她声音便如冬夜里悄然绽放的暗梅,清冷之中最温柔,足以抚慰波澜。温庭之埋首在她颈间,压着心绪开口,嗓音沉哑,隐藏了他声音里克制的哽颤。

    “微臣......恭送殿下。”

    他轻松开手,垂着眼睫不看她。秦书看了他一会儿,眉眼柔意,她没再说什么,自他身侧擦肩而过,义无反顾,毫无顾虑地朝外殿去。

    温庭之站在原地,他们背影相对,越来越远。直至那抹单薄的身影转过廊道拐角,他方才回身看着她走过的路。

    她比谁都清楚,今夜,是同归于尽,是鱼死网破。可她偏将他置身于外,愿和裴郁卿同生死。
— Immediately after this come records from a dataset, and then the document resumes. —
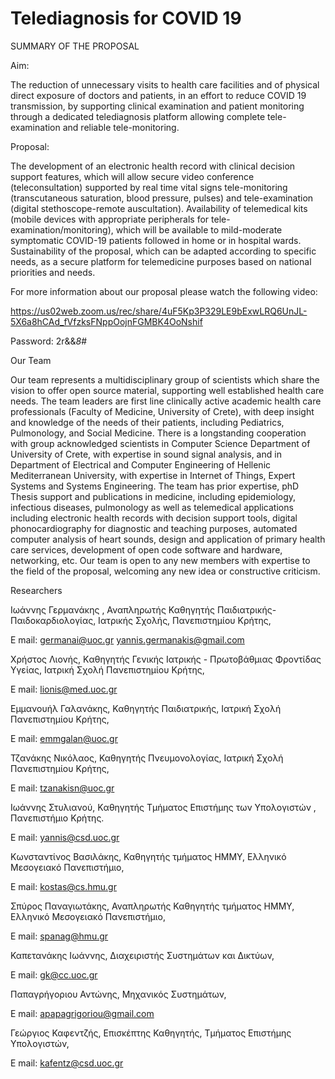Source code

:# Telediagnosis for COVID 19

SUMMARY OF THE PROPOSAL

Aim: 

The reduction of unnecessary visits to health care facilities and of physical direct exposure of doctors and patients, in an effort to reduce COVID 19 transmission, by supporting clinical examination and patient monitoring through a dedicated telediagnosis platform allowing complete tele-examination and reliable tele-monitoring. 

Proposal: 

The development of an electronic health record with clinical decision support features, which will allow secure video conference (teleconsultation) supported by real time vital signs tele-monitoring (transcutaneous saturation, blood pressure, pulses) and tele-examination (digital stethoscope-remote auscultation). Availability of telemedical kits (mobile devices with appropriate peripherals for tele-examination/monitoring), which will be available to mild-moderate symptomatic COVID-19 patients followed in home or in hospital wards. Sustainability of the proposal, which can be adapted according to specific needs, as a secure platform for telemedicine purposes based on national priorities and needs. 



For more information about our proposal please watch the following video:

https://us02web.zoom.us/rec/share/4uF5Kp3P329LE9bExwLRQ6UnJL-5X6a8hCAd_fVfzksFNppOojnFGMBK4OoNshif 

Password: 2r&&*8*# 


Our Team

Our team represents a multidisciplinary group of scientists which share the vision to offer open source material, supporting well established health care needs. The team leaders are first line clinically active academic health care professionals (Faculty of Medicine, University of Crete), with deep insight and knowledge of the needs of their patients, including Pediatrics, Pulmonology, and Social Medicine. There is a longstanding cooperation with group acknowledged scientists in Computer Science Department of University of Crete, with expertise in sound signal analysis, and in Department of Electrical and Computer Engineering of Hellenic Mediterranean University, with expertise in Internet of Things, Expert Systems and Systems Engineering. The team has prior expertise, phD Thesis support and publications in medicine, including epidemiology, infectious diseases, pulmonology as well as telemedical applications including electronic health records with decision support tools, digital phonocardiography for diagnostic and teaching purposes, automated computer analysis of heart sounds, design and application of primary health care services, development of open code software and hardware, networking, etc. Our team is open to any new members with expertise to the field of the proposal, welcoming any new idea or constructive criticism.

Researchers

Ιωάννης Γερμανάκης , Αναπληρωτής Καθηγητής Παιδιατρικής-Παιδοκαρδιολογίας, Ιατρικής Σχολής, Πανεπιστημίου Κρήτης, 

Ε mail: germanai@uoc.gr yannis.germanakis@gmail.com

Χρήστος Λιονής, Kαθηγητής Γενικής Ιατρικής - Πρωτοβάθμιας Φροντίδας Υγείας, Ιατρική Σχολή Πανεπιστημίου Κρήτης, 

E mail: lionis@med.uoc.gr

Eμμανουήλ Γαλανάκης, Καθηγητής Παιδιατρικής, Ιατρική Σχολή Πανεπιστημίου Κρήτης, 

Ε mail: emmgalan@uoc.gr

Τζανάκης Νικόλαος, Καθηγητής Πνευμονολογίας, Ιατρική Σχολή Πανεπιστημίου Κρήτης, 

E mail: tzanakisn@uoc.gr

Ιωάννης Στυλιανού, Kαθηγητής Τμήματος Επιστήμης των Υπολογιστών , Πανεπιστήμιο Κρήτης. 

E mail: yannis@csd.uoc.gr

Kωνσταντίνος Βασιλάκης, Καθηγητής τμήματος ΗΜΜΥ, Ελληνικό Μεσογειακό Πανεπιστήμιο, 

E mail: kostas@cs.hmu.gr

Σπύρος Παναγιωτάκης, Αναπληρωτής Καθηγητής τμήματος ΗΜΜΥ, Ελληνικό Μεσογειακό Πανεπιστήμιο, 

E mail: spanag@hmu.gr

Καπετανάκης Ιωάννης, Διαχειριστής Συστημάτων και Δικτύων, 

E mail: gk@cc.uoc.gr

Παπαγρήγοριου Αντώνης, Μηχανικός Συστημάτων, 

E mail: apapagrigoriou@gmail.com

Γεώργιος Καφεντζής, Επισκέπτης Καθηγητής, Τμήματος Επιστήμης Υπολογιστών, 

E mail: kafentz@csd.uoc.gr

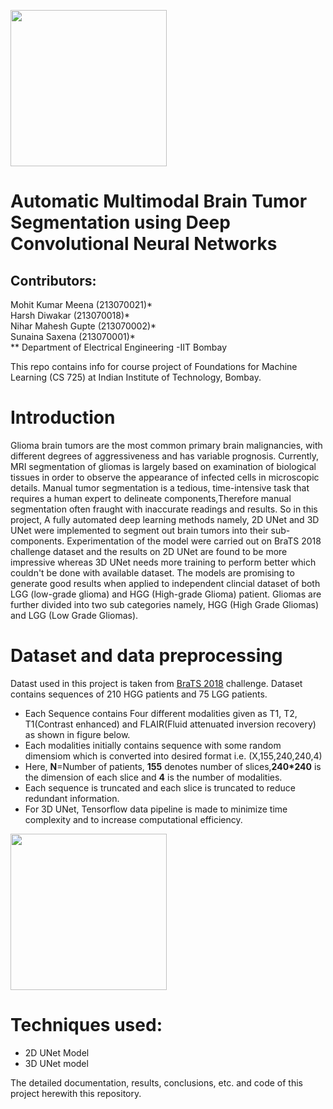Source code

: 
<img src="https://drive.google.com/uc?id=1GkjZ9W02VQp4w4a4wA70NwRxDcwJJjWd" width="250" height="250" allow="autoplay"></img>


# Automatic Multimodal Brain Tumor Segmentation using Deep Convolutional Neural Networks
## Contributors:
Mohit Kumar Meena (213070021)* \
Harsh Diwakar (213070018)* \
Nihar Mahesh Gupte (213070002)* \
Sunaina Saxena (213070001)* \
** Department of Electrical Engineering -IIT Bombay

This repo contains info for course project of Foundations for Machine Learning (CS 725) at Indian Institute of Technology, Bombay.

# Introduction
Glioma brain tumors are the most common primary brain malignancies, with different degrees of aggressiveness and has variable prognosis. Currently, MRI segmentation of gliomas is largely based on examination of biological tissues in order to observe the appearance of infected cells in microscopic details. Manual tumor segmentation is a tedious, time-intensive task that requires a human expert to delineate components,Therefore manual segmentation often fraught with inaccurate readings and results. So in this project, A fully automated deep learning methods namely, 2D UNet and 3D UNet were implemented to segment out brain tumors into their sub-components. Experimentation of the model were carried out on BraTS 2018 challenge dataset and the results on 2D UNet are found to be more impressive whereas 3D UNet needs more training to perform better which couldn't be done with available dataset. The models are promising to generate good results when applied to independent clincial dataset of both LGG (low-grade glioma) and HGG (High-grade Glioma) patient. Gliomas are further divided into two sub categories namely, HGG (High Grade Gliomas) and LGG (Low Grade Gliomas).

# Dataset and data preprocessing
Datast used in this project is taken from [BraTS 2018](https://paperswithcode.com/dataset/brats-2018-1) challenge. Dataset contains sequences of 210 HGG patients and 75 LGG patients. 
* Each Sequence contains Four different modalities given as T1, T2, T1(Contrast enhanced) and FLAIR(Fluid attenuated inversion recovery) as shown in figure below.
* Each modalities initially contains sequence with some random dimensiom which is converted into desired format i.e. (X,155,240,240,4)
 * Here, **N**=Number of patients, **155** denotes number of slices,**240*240** is the dimension of each slice and **4** is the number of modalities.
* Each sequence is truncated and each slice is truncated to reduce redundant information.
* For 3D UNet, Tensorflow data pipeline is made to minimize time complexity and to increase computational efficiency.


<img src="https://drive.google.com/uc?export=view&id=1ouHZxvtAOVzGovq03YXqNKx8JkLwpjcq" width="250" height="250" allow="autoplay"></img>

# Techniques used:
* 2D UNet Model
* 3D UNet model

The detailed documentation, results, conclusions, etc. and code of this project herewith this repository.
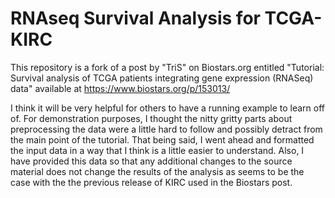 # RNAseq Survival Analysis for TCGA-KIRC

This repository is a fork of a post by "TriS" on Biostars.org entitled "Tutorial: Survival analysis of TCGA patients integrating gene expression (RNASeq) data" available at https://www.biostars.org/p/153013/

I think it will be very helpful for others to have a running example to learn off of. For demonstration purposes, I thought the nitty gritty parts about preprocessing the data were a little hard to follow and possibly detract from the main point of the tutorial. That being said, I went ahead and formatted the input data in a way that I think is a little easier to understand. Also, I have provided this data so that any additional changes to the source material does not change the results of the analysis as seems to be the case with the the previous release of KIRC used in the Biostars post.

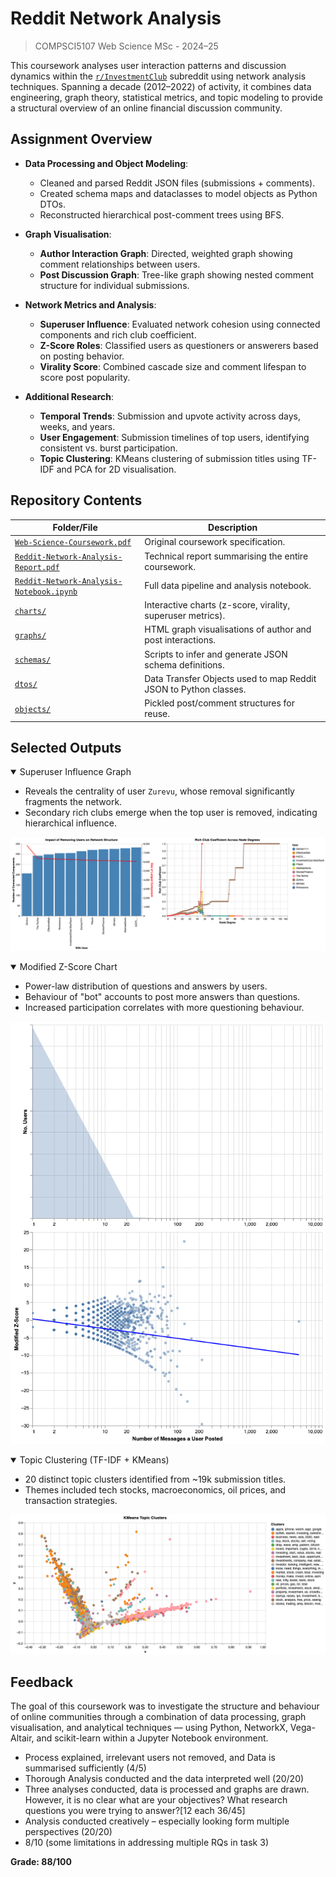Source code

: # Reddit Network Analysis
> COMPSCI5107 Web Science MSc - 2024–25  

This coursework analyses user interaction patterns and discussion dynamics within the [`r/InvestmentClub`](https://www.reddit.com/r/InvestmentClub/) subreddit using network analysis techniques. Spanning a decade (2012–2022) of activity, it combines data engineering, graph theory, statistical metrics, and topic modeling to provide a structural overview of an online financial discussion community.

## Assignment Overview

- **Data Processing and Object Modeling**:
  - Cleaned and parsed Reddit JSON files (submissions + comments).
  - Created schema maps and dataclasses to model objects as Python DTOs.
  - Reconstructed hierarchical post-comment trees using BFS.

- **Graph Visualisation**:
  - **Author Interaction Graph**: Directed, weighted graph showing comment relationships between users.
  - **Post Discussion Graph**: Tree-like graph showing nested comment structure for individual submissions.

- **Network Metrics and Analysis**:
  - **Superuser Influence**: Evaluated network cohesion using connected components and rich club coefficient.
  - **Z-Score Roles**: Classified users as questioners or answerers based on posting behavior.
  - **Virality Score**: Combined cascade size and comment lifespan to score post popularity.

- **Additional Research**:
  - **Temporal Trends**: Submission and upvote activity across days, weeks, and years.
  - **User Engagement**: Submission timelines of top users, identifying consistent vs. burst participation.
  - **Topic Clustering**: KMeans clustering of submission titles using TF-IDF and PCA for 2D visualisation.

## Repository Contents

| Folder/File | Description |
|-------------|-------------|
| [`Web-Science-Coursework.pdf`](/Web-Science-Coursework.pdf) | Original coursework specification. |
| [`Reddit-Network-Analysis-Report.pdf`](/Reddit-Network-Analysis-Report.pdf) | Technical report summarising the entire coursework. |
| [`Reddit-Network-Analysis-Notebook.ipynb`](/Reddit-Network-Analysis-Notebook.ipynb) | Full data pipeline and analysis notebook. |
| [`charts/`](/charts/) | Interactive charts (z-score, virality, superuser metrics). |
| [`graphs/`](/graphs/) | HTML graph visualisations of author and post interactions. |
| [`schemas/`](/schemas/) | Scripts to infer and generate JSON schema definitions. |
| [`dtos/`](/dtos/) | Data Transfer Objects used to map Reddit JSON to Python classes. |
| [`objects/`](/objects/) | Pickled post/comment structures for reuse. |

## Selected Outputs

<details open>
<summary>Superuser Influence Graph</summary>

- Reveals the centrality of user `Zurevu`, whose removal significantly fragments the network.
- Secondary rich clubs emerge when the top user is removed, indicating hierarchical influence.

![Superuser Influence Graph](/charts/Superuser-Influence.png)

</details>

<details open>
<summary>Modified Z-Score Chart</summary>

- Power-law distribution of questions and answers by users.
- Behaviour of "bot" accounts to post more answers than questions.
- Increased participation correlates with more questioning behaviour.

![Z-Score Chart](/charts/Z-Score.png)

</details>

<details open>
<summary>Topic Clustering (TF-IDF + KMeans)</summary>

- 20 distinct topic clusters identified from ~19k submission titles.
- Themes included tech stocks, macroeconomics, oil prices, and transaction strategies.

![KMeans Topic Clusters Chart](/charts/KMeans-Topic-Clusters.png)

</details>

## Feedback

The goal of this coursework was to investigate the structure and behaviour of online communities through a combination of data processing, graph visualisation, and analytical techniques — using Python, NetworkX, Vega-Altair, and scikit-learn within a Jupyter Notebook environment.


- Process explained, irrelevant users not removed, and Data is summarised sufficiently (4/5)
- Thorough Analysis conducted and the data interpreted well (20/20)
- Three analyses conducted, data is processed and graphs are drawn. However, it is no clear what are your objectives? What research questions you were trying to answer?[12 each 36/45]
- Analysis conducted creatively – especially looking form multiple perspectives (20/20)
- 8/10 (some limitations in addressing multiple RQs in task 3)

**Grade: 88/100**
    他明白秦书对自己的情义,深重沉厚。然,是同裴郁卿全然不同的感情。

    秦书对裴郁卿的情,从未曾因为她佯装的毫不在意而消退半分。

    这么多年,其实他远比她自己还要了解她。

    君子眼尾润红浸泪,恍惚间,似乎见到多年前少女眉目勾神,眼角轻弯,一双美目放肆地瞧他,嗓音泉泠骄横靥靥道:温郎青衣,世无君子。庭之,以后多穿青衣给我瞧。

    ......

    殿下,今夜后,庭之此生,再不穿青衣。

    重兵围城,势如破竹。

    外殿被攻破,死伤大半。

    血战过后,天上竟飘起了鹅毛白雪,纷纷扬扬,肆意飘落,似要洗去这场杀戮,覆盖一切。

    秦书找到裴郁卿时,月白衣袍已然被鲜血浸染成画,泼墨血色,瑰丽妖冶。